Task requirements:
**1)** According to the biography of Pauline Volkstein, with whom did she settle in Weimar, and in what year?
**2)** Extend the biography of Pauline Volkstein, picking up after its last sentence.

Document:
= = = = =

Pauline Volkstein (19 January 1849 – 6 May 1925) was a German composer of over 1,000 songs.

Volkstein was born in Quedlinburg. She had little formal music training, but came from a musical family. Her mother had studied counterpoint with Friedrich Schneider, and her uncle was cellist and composer Bernhard Cossmann. Volkstein lived in Paris, Dresden, Murano, and Naples before settling in Weimar with her sister in 1905. Her first songs were published around that time.

Volkstein set her own poems to music and also composed music for texts by poets Arndt, Bierbaum, Chamisso, Eichendorff, Falke, Fallersleben,  Flaischlen, Fleming, Geibel, Gersdorff, Goethe, Greif, Halm, Groth, Heine, Keller, Kerner, Lenau, Liliencron, Lons, Morike, Muller, Opitz, Roquette, Saar, Schenkendorf, Storm, Uhland, and Wolff. She composed some pieces with piano or guitar accompaniment, but wrote many stand-alone melodies that were later arranged with accompaniments by other composers, such as Armin Knab and Justus Hermann Wetzel.

= = = = =

Dataset records:
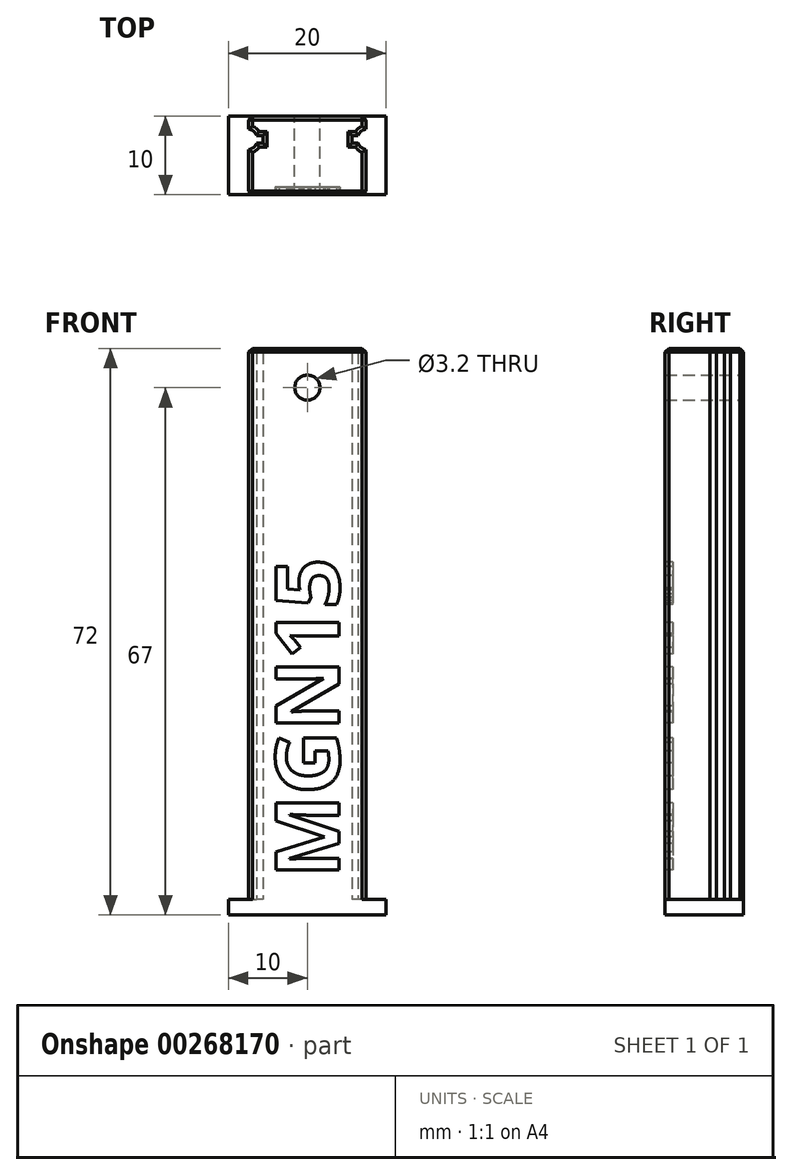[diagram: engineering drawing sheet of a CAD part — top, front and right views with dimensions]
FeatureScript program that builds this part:
annotation { "Feature Type Name" : "Feature", "Feature Type Description" : "" }
export const myFeature = defineFeature(function(context is Context, id is Id, definition is map)
    precondition{}
    {
        {
            var Q0;
            Q0=qCreatedBy(makeId("Top.planeOp"),FACE);
            var sketch = newSketch(context, id + "F0", { "sketchPlane" : qUnion([Q0])});
            skLineSegment(sketch, "E0.bottom", {"start": v(10, -5) * mm, "end": v(-10, -5) * mm});
            skLineSegment(sketch, "E0.top", {"start": v(10, 5) * mm, "end": v(-10, 5) * mm});
            skLineSegment(sketch, "E0.left", {"start": v(10, -5) * mm, "end": v(10, 5) * mm});
            skLineSegment(sketch, "E0.right", {"start": v(-10, -5) * mm, "end": v(-10, 5) * mm});
            skPoint(sketch, "E0.middle", {"position": v(0, 0) * mm});
            skSolve(sketch);
        }
        {
            var Q0;
            Q0=qSketchRegion(id+"F0",true);
            extrude(context, id + "F1", {"entities" : qUnion([Q0]), "depth" : 2 * mm});
        }
        {
            var Q0;
            Q0=makeQuery(id+"F1.opExtrude","CAP_FACE",FACE,{"disambiguationData":[OSD([sQuery(id+"F0.wireOp",EDGE,"E0.bottom"),sQuery(id+"F0.wireOp",EDGE,"E0.top"),sQuery(id+"F0.wireOp",EDGE,"E0.left"),sQuery(id+"F0.wireOp",EDGE,"E0.right")])],"isStart":false});
            var sketch = newSketch(context, id + "F2", { "sketchPlane" : qUnion([Q0])});
            skLineSegment(sketch, "E1", {"start": v(-7.45, 5) * mm, "end": v(7.45, 5) * mm});
            skLineSegment(sketch, "E2", {"start": v(-7.45, -5) * mm, "end": v(7.45, -5) * mm});
            skLineSegment(sketch, "E3", {"start": v(7.45, 5) * mm, "end": v(7.45, 3.35) * mm});
            skLineSegment(sketch, "E4", {"start": v(7.45, -5) * mm, "end": v(7.45, 0.75) * mm});
            skLineSegment(sketch, "E5", {"start": v(-7.45, 5) * mm, "end": v(-7.45, 3.35) * mm});
            skLineSegment(sketch, "E6", {"start": v(-7.45, -5) * mm, "end": v(-7.45, 0.75) * mm});
            skLineSegment(sketch, "E7", {"start": v(17.8, 2.05) * mm, "end": v(-22.82, 2.05) * mm, "construction": true});
            skArc(sketch, "E8", {"start": v(7.45, 3.35) * mm, "mid": v(6.85, 3.08) * mm, "end": v(6.45, 2.55) * mm});
            skArc(sketch, "E9", {"start": v(-7.45, 0.75) * mm, "mid": v(-6.85, 1.02) * mm, "end": v(-6.45, 1.55) * mm});
            skPoint(sketch, "E10", {"position": v(7.45, 2.05) * mm});
            skLineSegment(sketch, "E11", {"start": v(-6.45, 2.55) * mm, "end": v(-5.65, 2.55) * mm});
            skLineSegment(sketch, "E12", {"start": v(-5.65, 2.55) * mm, "end": v(-5.65, 1.55) * mm});
            skLineSegment(sketch, "E13", {"start": v(-5.65, 1.55) * mm, "end": v(-6.45, 1.55) * mm});
            skPoint(sketch, "E14", {"position": v(-5.65, 2.05) * mm});
            skArc(sketch, "E15.trimOffspring", {"start": v(-6.45, 2.55) * mm, "mid": v(-6.85, 3.08) * mm, "end": v(-7.45, 3.35) * mm});
            skLineSegment(sketch, "E16", {"start": v(6.45, 2.55) * mm, "end": v(5.65, 2.55) * mm});
            skLineSegment(sketch, "E17", {"start": v(5.65, 2.55) * mm, "end": v(5.65, 1.55) * mm});
            skLineSegment(sketch, "E18", {"start": v(5.65, 1.55) * mm, "end": v(6.45, 1.55) * mm});
            skArc(sketch, "E19.trimOffspring", {"start": v(6.45, 1.55) * mm, "mid": v(6.85, 1.02) * mm, "end": v(7.45, 0.75) * mm});
            skSolve(sketch);
        }
        {
            var Q0;
            Q0=qSketchRegion(id+"F2",true);
            extrude(context, id + "F3", {"entities" : qUnion([Q0]), "operationType" : NewBodyOperationType.ADD, "depth" : 70 * mm});
        }
        {
            var Q0;
            Q0=makeQuery(id+"F3.boolean.opBoolean","MERGE",FACE,{"derivedFrom":[makeQuery(id+"F1.opExtrude","SWEPT_FACE",FACE,{"disambiguationData":[OSD([sQuery(id+"F0.wireOp",EDGE,"E0.top")])]}),makeQuery(id+"F3.opExtrude","SWEPT_FACE",FACE,{"disambiguationData":[OSD([sQuery(id+"F2.wireOp",EDGE,"E1")])]})]});
            var sketch = newSketch(context, id + "F4", { "sketchPlane" : qUnion([Q0])});
            skCircle(sketch, "E20", {"center": v(0, 67) * mm, "radius": 1.6 * mm});
            skSolve(sketch);
        }
        {
            var Q0;
            Q0=qSketchRegion(id+"F4",true);
            extrude(context, id + "F5", {"entities" : qUnion([Q0]), "operationType" : NewBodyOperationType.REMOVE, "endBound" : BoundingType.THROUGH_ALL, "oppositeDirection" : true, "depth" : 25 * mm});
        }
        {
            var Q0;
            Q0=makeQuery(id+"F3.opExtrude","CAP_FACE",FACE,{"disambiguationData":[OSD([sQuery(id+"F2.wireOp",EDGE,"E1"),sQuery(id+"F2.wireOp",EDGE,"E2"),sQuery(id+"F2.wireOp",EDGE,"E3"),sQuery(id+"F2.wireOp",EDGE,"E4"),sQuery(id+"F2.wireOp",EDGE,"E5"),sQuery(id+"F2.wireOp",EDGE,"E6"),sQuery(id+"F2.wireOp",EDGE,"E8"),sQuery(id+"F2.wireOp",EDGE,"E9")])],"isStart":false});
            var Q1;
            Q1=makeQuery(id+"F3.opExtrude","SWEPT_EDGE",EDGE,{"disambiguationData":[OSD([sQuery(id+"F0.wireOp",EDGE,"E0.top"),sQuery(id+"F2.wireOp",EDGE,"E1"),sQuery(id+"F2.wireOp",EDGE,"E5")])]});
            var Q2;
            Q2=makeQuery(id+"F3.opExtrude","SWEPT_EDGE",EDGE,{"disambiguationData":[OSD([sQuery(id+"F0.wireOp",EDGE,"E0.top"),sQuery(id+"F2.wireOp",EDGE,"E1"),sQuery(id+"F2.wireOp",EDGE,"E3")])]});
            var Q3;
            Q3=makeQuery(id+"F3.opExtrude","SWEPT_EDGE",EDGE,{"disambiguationData":[OSD([sQuery(id+"F0.wireOp",EDGE,"E0.bottom"),sQuery(id+"F2.wireOp",EDGE,"E2"),sQuery(id+"F2.wireOp",EDGE,"E6")])]});
            var Q4;
            Q4=makeQuery(id+"F3.opExtrude","SWEPT_EDGE",EDGE,{"disambiguationData":[OSD([sQuery(id+"F0.wireOp",EDGE,"E0.bottom"),sQuery(id+"F2.wireOp",EDGE,"E2"),sQuery(id+"F2.wireOp",EDGE,"E4")])]});
            chamfer(context, id + "F6", {"entities" : qUnion([Q0, Q1, Q2, Q3, Q4]), "width" : .5 * mm, "tangentPropagation" : true});
        }
        {
            var Q0;
            Q0=makeQuery(id+"F3.boolean.opBoolean","MERGE",FACE,{"derivedFrom":[makeQuery(id+"F1.opExtrude","SWEPT_FACE",FACE,{"disambiguationData":[OSD([sQuery(id+"F0.wireOp",EDGE,"E0.bottom")])]}),makeQuery(id+"F3.opExtrude","SWEPT_FACE",FACE,{"disambiguationData":[OSD([sQuery(id+"F2.wireOp",EDGE,"E2")])]})]});
            var sketch = newSketch(context, id + "F7", { "sketchPlane" : qUnion([Q0])});
            skText(sketch, "E21", { "text": "MGN15", "fontName": "OpenSans-Bold.ttf"});
            skPoint(sketch, "E22", {"position": v(0, 45.57) * mm});
            const initialGuessF7  = {"E21": [0.00404, 0.0047, 0, 1, 0.00808]};
            skSetInitialGuess(sketch, initialGuessF7);
            skSolve(sketch);
        }
        {
            var Q0;
            Q0=qSketchRegion(id+"F7",true);
            extrude(context, id + "F8", {"entities" : qUnion([Q0]), "operationType" : NewBodyOperationType.REMOVE, "oppositeDirection" : true, "depth" : 1 * mm});
        }
    });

= = = = =

Answers to each task:
**1)** With her sister, in 1905.

**2)**
Volkstein self-published some of her music. Several of her songs with guitar accompaniment initially appeared in Der Wächter, a magazine associated with the German youth movement during the 1920s and 1930s. Her music was also published by Fritz Schuberth and Ries & Erler GMBH.

Volkstein's compositions include:

12 Folksongs (see External Links)
12 Lieder
12 Lieder (piano setting by Justus Hermann Wetzel)
20 Songs with Guitar Accompaniment
24 Folksongs with Simple Accompaniment
Bloom, Dear Violet (arranged by Armin Knab)
Jungfrau Zimperlich (text by Ludwig Pfau)
Melodies (piano setting by Justus Hermann Wetzel)
New Folksongs (1922)
Piano compositions
Spinning Song (arranged by Armin Knab)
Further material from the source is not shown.